WASHINGTON – President Obama said Monday that he will unveil a package of proposals to combat gun violence later this week but acknowledged the daunting politics of getting all the legislative components through Congress.
Speaking at a news conference on the one-month anniversary of the mass shooting at an elementary school in Newtown, Conn., Obama said members of Congress are going to have to have a debate and examine their own conscience when it comes to considering gun legislation.
If everybody across party lines was as deeply moved (by the Newtown shootings) and saddened as I was, then we're going to have to vote based on what we think is best, he added.
Vice President Joe Biden and several Cabinet secretaries have compiled a list of common-sense steps to reduce gun violence, Obama said – the fruits of a nearly monthlong working group that consulted with law enforcement, gun-rights groups, mental-health advocates and gun-control supporters, among others.

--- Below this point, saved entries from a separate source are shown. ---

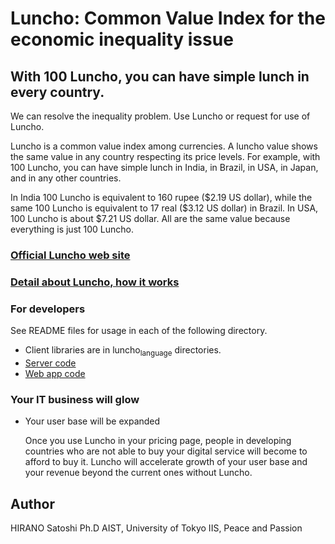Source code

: * Luncho: Common Value Index for the economic inequality issue

** With 100 Luncho, you can have simple lunch in every country.

   We can resolve the inequality problem. Use Luncho or request for use of Luncho.

        Luncho is a common value index among currencies. A luncho value shows the same value in any
      country respecting its price levels. For example, with 100 Luncho, you can have simple lunch
      in India, in Brazil, in USA, in Japan, and in any other countries.

      In India 100 Luncho is equivalent to 160 rupee ($2.19 US dollar), while the same 100 Luncho
      is equivalent to 17 real ($3.12 US dollar) in Brazil. In USA, 100 Luncho is about $7.21 US
        dollar. All are the same value because everything is just 100 Luncho.

*** [[https://luncho-index.org][Official Luncho web site]]
*** [[https://luncho-index.org/#/about][Detail about Luncho, how it works]]

*** For developers

See README files for usage in each of the following directory.

- Client libraries are in luncho_language directories.
- [[./server][Server code]]
- [[./app][Web app code]]

*** Your IT business will glow

- Your user base will be expanded

        Once you use Luncho in your pricing page, people in developing countries who are not able to
      buy your digital service will become to afford to buy it. Luncho will accelerate growth of
      your user base and your revenue beyond the current ones without Luncho.


** Author

   HIRANO Satoshi Ph.D  AIST, University of Tokyo IIS, Peace and Passion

Obama will discuss the recommendations with Biden over lunch Monday. The White House will reveal details of the plan later in the week.
In the White House news conference, Obama reiterated his policy priorities, which he had endorsed immediately after the latest school shooting: strengthening background checks on gun purchasers, limiting access to high-capacity ammunition magazines and an assault-weapons ban that is meaningful.
But he acknowledged the steep political challenge of pushing gun legislation through Congress, where the Republican-led House of Representatives has shown no inclination to sign on to new gun restrictions.
Will all of them get through this Congress? I don't know, the president said.
Obama said his administration also would consider administrative steps to tighten gun laws, such as improving data collection to track guns used by criminals.
The president attributed the booming gun sales occurring across the country, in part, to those who oppose any common-sense gun control or gun safety measure (having) a pretty effective way of ginning up fear on the part of gun owners that somehow the federal government is about to take all your guns away.
Obama said his first-term record makes it pretty hard to argue that somehow gun owners have had their rights infringed.